232466 – nvme is not shut properly for suspend/resume

Bug 232466 - nvme is not shut properly for suspend/resume

Summary: nvme is not shut properly for suspend/resume

Status:	Closed FIXED

Alias:	None

Product:	Base System
Classification:	Unclassified
Component:	kern (show other bugs)
Version:	CURRENT
Hardware:	amd64 Any

Importance:	--- Affects Many People
Assignee:	freebsd-scsi (Nobody)

URL:
Keywords:

Depends on:
Blocks:

Reported:	2018-10-20 08:49 UTC by Poul-Henning Kamp
Modified:	2021-07-09 18:22 UTC (History)
CC List:	10 users (show)

See Also:

Attachments
Test patch for freezing devq (3.49 KB, patch) 2018-10-23 18:39 UTC, Ben Widawsky	no flags	Details \| Diff
View All Add an attachment (proposed patch, testcase, etc.)

Note You need to log in before you can comment on or make changes to this bug.

Description Poul-Henning Kamp freebsd_committer

2018-10-20 08:49:17 UTC

On a Thinkpad T480, trying to suspend/resume results in these messages on resume:

   nvme0: Resetting controller due to a timeout.
   nvme0: resetting controller
   nvme0: aborting outstanding i/o
   nvme0: READ sqid:1 cid:32 nsid:1 lba:75554599 len:8
   nvme0: ABORTED - BY REQUEST (00/07) sqid:1 cid:32 cdw0:0
   nvme0: aborting outstanding i/o
   nvme0: WRITE sqid:1 cid:39 nsid:1 lba:43225663 len:64
   nvme0: ABORTED - BY REQUEST (00/07) sqid:1 cid:39 cdw0:0
   nvme0: aborting outstanding i/o

Sometimes there is also filesystem corruption.

I als see increments to "Unsafe Shutdowns" in smartctl -a

Various google searches indicates that this may be a general problem for modern laptops.

Most recently see on -current r339250M

Comment 1 Ben Widawsky freebsd_committer

2018-10-23 18:39:38 UTC

Created attachment 198507 [details]
Test patch for freezing devq

I don't think this is the right fix (according to Warner), but it looks like it should be needed in addition to the correct fix.

Comment 2 Warner Losh freebsd_committer

2018-10-23 19:11:45 UTC

The devq freezing is racy.

Comment 3 Ben Widawsky freebsd_committer

2018-10-23 20:15:41 UTC

Could you explain how for my edification (not arguing, I just don't see it).

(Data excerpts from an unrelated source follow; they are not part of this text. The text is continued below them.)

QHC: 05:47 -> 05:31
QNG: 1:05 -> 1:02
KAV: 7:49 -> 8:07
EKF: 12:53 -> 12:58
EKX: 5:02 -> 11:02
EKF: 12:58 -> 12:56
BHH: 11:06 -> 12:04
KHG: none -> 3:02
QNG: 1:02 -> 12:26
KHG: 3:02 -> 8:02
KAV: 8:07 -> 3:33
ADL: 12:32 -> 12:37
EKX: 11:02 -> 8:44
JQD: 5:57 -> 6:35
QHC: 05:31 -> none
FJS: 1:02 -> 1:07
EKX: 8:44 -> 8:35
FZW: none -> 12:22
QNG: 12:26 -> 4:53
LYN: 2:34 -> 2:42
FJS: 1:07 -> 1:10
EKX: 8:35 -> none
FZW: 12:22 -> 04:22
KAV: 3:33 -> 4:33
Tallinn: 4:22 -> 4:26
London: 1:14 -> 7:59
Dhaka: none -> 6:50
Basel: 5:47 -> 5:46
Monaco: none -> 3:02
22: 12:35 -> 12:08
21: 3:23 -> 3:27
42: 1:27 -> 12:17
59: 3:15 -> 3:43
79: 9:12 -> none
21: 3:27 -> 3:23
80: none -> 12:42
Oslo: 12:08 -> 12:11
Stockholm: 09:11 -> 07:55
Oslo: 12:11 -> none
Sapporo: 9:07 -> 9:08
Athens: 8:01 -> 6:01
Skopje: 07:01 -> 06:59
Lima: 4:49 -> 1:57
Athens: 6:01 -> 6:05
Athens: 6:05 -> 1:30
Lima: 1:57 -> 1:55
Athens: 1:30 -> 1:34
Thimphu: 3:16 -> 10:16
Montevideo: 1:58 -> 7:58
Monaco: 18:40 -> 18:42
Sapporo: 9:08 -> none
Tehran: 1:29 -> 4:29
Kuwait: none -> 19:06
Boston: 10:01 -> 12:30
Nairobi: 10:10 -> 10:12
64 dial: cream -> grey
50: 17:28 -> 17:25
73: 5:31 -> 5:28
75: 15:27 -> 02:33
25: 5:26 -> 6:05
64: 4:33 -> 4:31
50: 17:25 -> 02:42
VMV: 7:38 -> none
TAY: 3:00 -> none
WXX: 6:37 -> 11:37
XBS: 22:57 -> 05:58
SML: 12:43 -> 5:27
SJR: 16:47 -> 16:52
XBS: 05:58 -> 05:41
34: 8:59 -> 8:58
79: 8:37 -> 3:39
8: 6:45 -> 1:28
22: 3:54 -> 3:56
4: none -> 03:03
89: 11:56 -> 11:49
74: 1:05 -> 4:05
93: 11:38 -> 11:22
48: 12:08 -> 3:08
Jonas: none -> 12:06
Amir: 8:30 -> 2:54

Comment 4 Scott Long freebsd_committer

2018-10-23 21:14:23 UTC

Calling cam_freeze_devq() doesn't guarantee that nothing is in-flight when it returns.  A lesser problem is that it (and xpt_freeze_simq()) also doesn't prevent sending CCBs to the sim that aren't flagged with XPT_FC_QUEUED.

Comment 5 Ivan 2018-12-29 12:30:41 UTC

Is this (racy) fix better than no fix at all? 
I have this messages on resume, but after 10 secs of freeze, the system resumes normal operation. It's OK for me as log as it doesn't damage ZFS.

Comment 6 Warner Losh freebsd_committer

2021-07-09 18:22:05 UTC

This has been fixed in two ways. First, we properly shutdown the controller for suspend / resume. This ensures that all I/O is drained. Second, before we get to the shutdown, the system now syncs all mounted filesystems ensuring a stable point.